- Peer reviewed journal article highlights Company’s novel antifungal peptide’s activity against a broad range of fungal pathogens with no off target cytotoxicity
Aberdeen, June 1, 2021. NovaBiotics Ltd, a privately held clinical stage company developing novel immune based therapies for life threatening and life limiting diseases, announces that data elucidating NP339’s broad antifungal activity was published in the peer-reviewed journal, Antimicrobial Agents and Chemotherapy, in an article titled, “Preliminary Characterisation of NP339, a Novel Polyarginine Peptide with Broad Antifungal Activity.” The complete article can be accessed here.
NP339 is NovaBiotics’ novel synthetic peptide with rapid fungicidal activity, engineered from a template of endogenous host defense peptides. NP339’s physicochemical properties and mechanism of action are distinct from existing antifungal drug classes. NP339 has activity against a broad range of clinically relevant molds and yeasts, including Aspergillus spp, Candida spp, Cryptococcus spp and emerging and drug resistant fungal pathogens (including C auris, Scedosporium spp., Exophiala spp., Mucorales).
The published study highlights NP339’s characteristics and shows it specifically targets the fungal cell membrane and remains active in various biological matrices including blood and saliva. In addition, the results demonstrate that NP339 was well tolerated in vivo as it specifically acts on fungal cells and has no cytotoxicity to mammalian cells. The data show NP339’s efficacy in in vivo models of fungal infection and demonstrate that NP339 did not elicit resistance in vitro and showed no cross-resistance in fungi that are resistant to other classes of antifungals, including Candida auris.

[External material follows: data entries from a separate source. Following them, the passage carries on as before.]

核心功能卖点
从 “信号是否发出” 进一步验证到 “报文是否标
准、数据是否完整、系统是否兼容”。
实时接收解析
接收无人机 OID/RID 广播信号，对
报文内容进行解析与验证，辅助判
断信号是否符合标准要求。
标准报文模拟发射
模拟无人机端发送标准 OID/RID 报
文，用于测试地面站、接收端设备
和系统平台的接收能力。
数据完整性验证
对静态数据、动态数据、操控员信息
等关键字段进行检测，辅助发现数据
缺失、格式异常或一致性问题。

Deborah O’Neil, PhD, OBE, FRSE, Chief Executive Officer of NovaBiotics, commented: “Development of antifungals with no off-target pharmacology is challenging because fungi are eukaryotic cells with certain similarities to mammalian counterparts. Given its broad spectrum of activity, high specificity for the fungal cell, and low apparent toxicity, we believe NP339 is an especially attractive drug candidate. This is particularly important as the incidence of fungal infections is increasing at an alarming rate, presenting an enormous challenge to healthcare professionals1 and underscoring the great need for novel therapeutic modalities, such as NP339.”
“We are actively pursuing NP339’s further development for application against specific fungal diseases, with plans to complete Investigational New Drug (IND)-enabling studies (for an intravenous form of NP339) in the near term. We expect to finalise plans for and potentially initiate first-in-human Phase 1 safety and dose escalating studies in 2022,” added Dr. O’Neil.
Fungi cause disease in nearly one billion individuals worldwide and each year nearly two million deaths worldwide are caused by Invasive Fungal Disease (IFD). These infections are associated with high mortality and morbidity, comparable with tuberculosis and three times higher than malaria. Only three classes of antifungal agents are in mainstream clinical use and these are often limited by adverse side effects, drug–drug interactions and resistance.